Problem
When using the Simba Spark ODBC Driver to access Databricks tables containing special characters (such as Swedish characters Å, Ä, and Ö) from external applications like SAS, the special characters do not display correctly in the external application. Instead, special characters appear as junk characters.
Cause
The encoding used in Databricks, UTF-8, differs from the encoding used in the external application, ISO 8859-15/latin9. The Simba Spark ODBC Driver does not automatically transcode the characters from UTF-8 to ISO 8859-15/latin9, resulting in junk characters appearing in the external application.
Solution
Set the environment variable SIMBA_APP_ANSI_ENCODING
to ISO-8859-15
before starting the Simba Spark ODBC Driver. This variable instructs the driver to transcode the characters from UTF-8 to ISO 8859-15/latin9, ensuring that the special characters display correctly in the external application.
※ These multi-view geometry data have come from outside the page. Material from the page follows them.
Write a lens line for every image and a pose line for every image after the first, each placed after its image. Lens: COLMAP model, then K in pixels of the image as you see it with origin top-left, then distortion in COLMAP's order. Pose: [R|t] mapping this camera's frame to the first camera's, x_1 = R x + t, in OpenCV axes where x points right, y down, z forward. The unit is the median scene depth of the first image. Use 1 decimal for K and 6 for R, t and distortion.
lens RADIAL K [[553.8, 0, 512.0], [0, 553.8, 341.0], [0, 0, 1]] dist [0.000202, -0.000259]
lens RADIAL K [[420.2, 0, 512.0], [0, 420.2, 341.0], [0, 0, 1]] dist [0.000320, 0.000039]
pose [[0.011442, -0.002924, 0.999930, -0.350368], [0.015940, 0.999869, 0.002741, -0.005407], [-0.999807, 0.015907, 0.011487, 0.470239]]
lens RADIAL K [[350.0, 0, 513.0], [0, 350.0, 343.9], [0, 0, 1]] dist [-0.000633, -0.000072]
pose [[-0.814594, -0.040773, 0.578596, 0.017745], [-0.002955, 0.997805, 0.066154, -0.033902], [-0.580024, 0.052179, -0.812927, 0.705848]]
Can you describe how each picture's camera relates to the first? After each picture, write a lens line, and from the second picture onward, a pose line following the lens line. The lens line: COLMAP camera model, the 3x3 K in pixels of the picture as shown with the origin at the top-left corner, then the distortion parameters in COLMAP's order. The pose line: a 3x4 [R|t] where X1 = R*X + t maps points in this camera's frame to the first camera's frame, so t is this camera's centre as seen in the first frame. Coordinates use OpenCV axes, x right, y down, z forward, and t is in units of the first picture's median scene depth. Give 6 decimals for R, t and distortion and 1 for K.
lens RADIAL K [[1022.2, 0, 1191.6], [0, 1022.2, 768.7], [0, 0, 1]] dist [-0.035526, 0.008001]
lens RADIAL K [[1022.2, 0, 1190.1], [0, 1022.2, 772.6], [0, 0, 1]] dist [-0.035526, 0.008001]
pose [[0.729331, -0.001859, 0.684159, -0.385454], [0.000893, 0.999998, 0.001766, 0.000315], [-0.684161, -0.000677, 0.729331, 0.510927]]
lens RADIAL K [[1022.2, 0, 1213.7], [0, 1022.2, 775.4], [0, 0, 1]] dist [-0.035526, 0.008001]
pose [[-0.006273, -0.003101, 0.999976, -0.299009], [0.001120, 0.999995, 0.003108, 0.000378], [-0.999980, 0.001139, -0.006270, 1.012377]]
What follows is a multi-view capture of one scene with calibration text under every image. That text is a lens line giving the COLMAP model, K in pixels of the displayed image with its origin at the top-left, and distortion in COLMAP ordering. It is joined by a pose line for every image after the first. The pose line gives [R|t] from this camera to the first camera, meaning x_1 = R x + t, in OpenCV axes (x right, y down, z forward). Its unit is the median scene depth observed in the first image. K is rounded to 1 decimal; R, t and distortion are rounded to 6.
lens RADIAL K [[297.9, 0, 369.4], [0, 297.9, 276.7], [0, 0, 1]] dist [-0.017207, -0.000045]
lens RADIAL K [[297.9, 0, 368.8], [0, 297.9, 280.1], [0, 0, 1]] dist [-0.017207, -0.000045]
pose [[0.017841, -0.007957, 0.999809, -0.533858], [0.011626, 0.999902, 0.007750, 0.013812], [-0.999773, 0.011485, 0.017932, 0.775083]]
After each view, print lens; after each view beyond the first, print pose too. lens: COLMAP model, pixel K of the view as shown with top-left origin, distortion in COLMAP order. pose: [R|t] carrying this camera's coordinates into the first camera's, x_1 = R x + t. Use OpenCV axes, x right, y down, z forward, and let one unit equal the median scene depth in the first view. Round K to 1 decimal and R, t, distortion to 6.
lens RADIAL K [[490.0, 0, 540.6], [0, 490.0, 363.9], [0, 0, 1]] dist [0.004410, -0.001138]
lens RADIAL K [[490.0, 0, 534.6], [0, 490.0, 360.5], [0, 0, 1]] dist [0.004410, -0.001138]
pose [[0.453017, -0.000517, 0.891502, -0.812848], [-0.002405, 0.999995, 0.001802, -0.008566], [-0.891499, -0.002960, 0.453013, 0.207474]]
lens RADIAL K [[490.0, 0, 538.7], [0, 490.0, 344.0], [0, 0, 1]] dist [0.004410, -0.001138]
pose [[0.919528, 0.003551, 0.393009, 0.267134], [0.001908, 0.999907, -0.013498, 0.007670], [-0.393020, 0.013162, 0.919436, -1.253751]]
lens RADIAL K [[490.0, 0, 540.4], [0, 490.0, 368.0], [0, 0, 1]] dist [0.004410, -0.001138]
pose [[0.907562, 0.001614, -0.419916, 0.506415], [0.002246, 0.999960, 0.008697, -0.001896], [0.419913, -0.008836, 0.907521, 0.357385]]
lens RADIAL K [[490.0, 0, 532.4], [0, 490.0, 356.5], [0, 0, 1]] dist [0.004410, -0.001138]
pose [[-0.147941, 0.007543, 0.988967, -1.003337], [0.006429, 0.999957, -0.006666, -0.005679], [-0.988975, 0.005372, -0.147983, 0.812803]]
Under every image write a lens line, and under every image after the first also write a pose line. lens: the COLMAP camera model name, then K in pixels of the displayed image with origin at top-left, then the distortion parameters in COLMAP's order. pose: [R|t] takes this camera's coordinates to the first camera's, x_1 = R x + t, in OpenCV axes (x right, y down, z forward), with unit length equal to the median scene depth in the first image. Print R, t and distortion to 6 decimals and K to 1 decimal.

Follow these steps to set the environment variable and configure the Simba Spark ODBC Driver.
1. Open the ODBC Data Source Administrator (64-bit) on the machine where the Simba Spark ODBC Driver is installed.
2. Navigate to the System DSN tab and select the Databricks DSN.
3. Click Configure to open the Simba Spark ODBC Driver configuration window.
4. Go to the Advanced options tab.
5. In the Environment variables section, add a new variable with the name SIMBA_APP_ANSI_ENCODING
and set its value to ISO-8859-15
.
6. Click OK to save the changes and close the configuration window.
7. Test the connection to confirm that the special characters now display correctly in the external application.